• Job A: According to the forum thread on the Reliance unlimited calls offer, how many minutes of calls per day can a user make before charges apply?

• Selection:
# Reliance Mobile Unlimited calls offer



## pradeepcec (May 19, 2010)

RIM has introduced two new offers for its CDMA customers which claims unlimited calls free on a special recharge. But officially they are cheating customers because the fair usage policy applies here and calls will be no more free if a user uses more than 30 mins of call per day, it will be charged there onwards. Its not really a unlimited offer!!! 

Source: *here4mobile.in/2010/05/free-unlimited-calls-from-reliance-simply-unlimited-cdma/


----------



## gagan007 (May 19, 2010)

dude...if you will post links to your site all over the board ppl will mark you as a spammer. there are healthier ways to advertise your site...


----------



## rajwansh2003 (May 19, 2010)

I still feel something is better than nothing......
well you might have not seen the star mark in adv.


----------



## rkneo11 (May 19, 2010)

• Job B: Update the records from the line containing "scientific name: Ipomoea indica" down through the line containing "order: Oxalidales", replacing "common name" with "vernacular name" and leaving all else unchanged. Return only those lines.

[Data drawn from a collection]
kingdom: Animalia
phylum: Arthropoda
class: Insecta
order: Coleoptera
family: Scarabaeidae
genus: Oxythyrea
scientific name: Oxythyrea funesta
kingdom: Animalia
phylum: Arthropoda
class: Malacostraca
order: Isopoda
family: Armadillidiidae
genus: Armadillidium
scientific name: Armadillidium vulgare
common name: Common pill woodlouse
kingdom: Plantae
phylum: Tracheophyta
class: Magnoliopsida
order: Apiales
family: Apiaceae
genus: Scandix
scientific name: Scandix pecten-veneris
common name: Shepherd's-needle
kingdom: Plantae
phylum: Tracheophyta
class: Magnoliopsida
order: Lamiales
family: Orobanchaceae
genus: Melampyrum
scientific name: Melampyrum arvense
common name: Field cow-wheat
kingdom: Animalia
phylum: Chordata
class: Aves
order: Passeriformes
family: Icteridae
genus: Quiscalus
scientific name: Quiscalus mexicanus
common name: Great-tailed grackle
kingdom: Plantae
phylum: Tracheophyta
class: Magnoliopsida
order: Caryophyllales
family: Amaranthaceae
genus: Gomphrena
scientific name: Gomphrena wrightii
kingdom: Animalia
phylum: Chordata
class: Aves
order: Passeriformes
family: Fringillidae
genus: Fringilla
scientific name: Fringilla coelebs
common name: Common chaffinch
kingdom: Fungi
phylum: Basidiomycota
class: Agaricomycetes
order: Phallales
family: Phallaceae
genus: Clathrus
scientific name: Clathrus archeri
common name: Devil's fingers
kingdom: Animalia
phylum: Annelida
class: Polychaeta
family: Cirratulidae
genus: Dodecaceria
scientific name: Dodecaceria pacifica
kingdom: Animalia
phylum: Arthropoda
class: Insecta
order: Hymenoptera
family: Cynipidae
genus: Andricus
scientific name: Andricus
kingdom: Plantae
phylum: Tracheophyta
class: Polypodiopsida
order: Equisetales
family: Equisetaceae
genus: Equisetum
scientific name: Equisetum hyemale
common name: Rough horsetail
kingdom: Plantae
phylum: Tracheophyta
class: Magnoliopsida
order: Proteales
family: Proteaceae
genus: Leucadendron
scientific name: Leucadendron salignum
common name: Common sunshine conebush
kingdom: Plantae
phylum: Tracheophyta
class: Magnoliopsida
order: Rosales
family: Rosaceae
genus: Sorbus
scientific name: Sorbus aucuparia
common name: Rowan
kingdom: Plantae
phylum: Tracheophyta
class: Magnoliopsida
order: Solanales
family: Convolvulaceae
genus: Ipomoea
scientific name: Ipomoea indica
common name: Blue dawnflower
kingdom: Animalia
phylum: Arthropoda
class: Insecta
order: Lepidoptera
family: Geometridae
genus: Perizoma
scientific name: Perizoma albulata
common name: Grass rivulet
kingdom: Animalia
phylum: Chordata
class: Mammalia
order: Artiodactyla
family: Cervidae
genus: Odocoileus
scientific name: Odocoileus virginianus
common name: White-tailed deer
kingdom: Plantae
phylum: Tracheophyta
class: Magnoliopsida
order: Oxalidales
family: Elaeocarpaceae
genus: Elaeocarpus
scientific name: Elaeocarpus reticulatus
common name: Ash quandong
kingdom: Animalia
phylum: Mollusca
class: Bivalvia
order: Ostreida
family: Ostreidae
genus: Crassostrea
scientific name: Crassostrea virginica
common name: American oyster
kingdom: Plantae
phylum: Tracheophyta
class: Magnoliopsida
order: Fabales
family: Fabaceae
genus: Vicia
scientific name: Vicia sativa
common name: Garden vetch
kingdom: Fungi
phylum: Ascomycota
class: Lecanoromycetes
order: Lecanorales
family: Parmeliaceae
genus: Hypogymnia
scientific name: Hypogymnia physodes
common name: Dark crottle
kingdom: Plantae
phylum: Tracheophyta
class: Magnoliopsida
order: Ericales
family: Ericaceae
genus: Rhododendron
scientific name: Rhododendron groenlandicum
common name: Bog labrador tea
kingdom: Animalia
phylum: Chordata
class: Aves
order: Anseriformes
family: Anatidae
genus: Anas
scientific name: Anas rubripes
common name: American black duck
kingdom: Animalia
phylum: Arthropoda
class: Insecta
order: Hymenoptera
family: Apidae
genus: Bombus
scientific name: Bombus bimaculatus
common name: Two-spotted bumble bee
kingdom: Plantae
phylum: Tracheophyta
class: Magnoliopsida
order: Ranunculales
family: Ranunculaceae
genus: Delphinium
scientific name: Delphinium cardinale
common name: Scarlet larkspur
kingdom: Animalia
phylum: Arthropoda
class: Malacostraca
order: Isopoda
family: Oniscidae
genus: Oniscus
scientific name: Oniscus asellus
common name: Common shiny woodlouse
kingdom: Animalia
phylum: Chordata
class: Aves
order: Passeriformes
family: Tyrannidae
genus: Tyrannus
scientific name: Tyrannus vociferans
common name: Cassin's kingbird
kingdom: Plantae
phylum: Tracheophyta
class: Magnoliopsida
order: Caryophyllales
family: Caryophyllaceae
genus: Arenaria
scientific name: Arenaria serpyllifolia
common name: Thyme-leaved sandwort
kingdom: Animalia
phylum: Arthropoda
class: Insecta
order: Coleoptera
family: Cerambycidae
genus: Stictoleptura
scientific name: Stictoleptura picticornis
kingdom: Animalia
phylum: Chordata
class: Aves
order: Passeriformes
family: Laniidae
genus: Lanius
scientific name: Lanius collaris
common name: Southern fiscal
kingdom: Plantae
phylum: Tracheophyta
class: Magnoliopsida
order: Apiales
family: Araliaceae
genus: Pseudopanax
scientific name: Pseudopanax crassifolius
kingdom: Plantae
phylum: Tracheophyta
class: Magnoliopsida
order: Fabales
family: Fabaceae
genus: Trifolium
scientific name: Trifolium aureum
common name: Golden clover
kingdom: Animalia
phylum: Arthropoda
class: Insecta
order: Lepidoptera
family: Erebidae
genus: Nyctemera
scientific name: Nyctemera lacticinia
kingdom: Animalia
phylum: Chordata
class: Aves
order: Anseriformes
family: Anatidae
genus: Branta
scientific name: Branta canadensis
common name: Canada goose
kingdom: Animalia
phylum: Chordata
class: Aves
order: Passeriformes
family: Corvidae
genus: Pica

• Right answer A: Calls are charged once a user goes beyond 30 minutes of calls per day.

• Right answer B:
scientific name: Ipomoea indica
vernacular name: Blue dawnflower
kingdom: Animalia
phylum: Arthropoda
class: Insecta
order: Lepidoptera
family: Geometridae
genus: Perizoma
scientific name: Perizoma albulata
vernacular name: Grass rivulet
kingdom: Animalia
phylum: Chordata
class: Mammalia
order: Artiodactyla
family: Cervidae
genus: Odocoileus
scientific name: Odocoileus virginianus
vernacular name: White-tailed deer
kingdom: Plantae
phylum: Tracheophyta
class: Magnoliopsida
order: Oxalidales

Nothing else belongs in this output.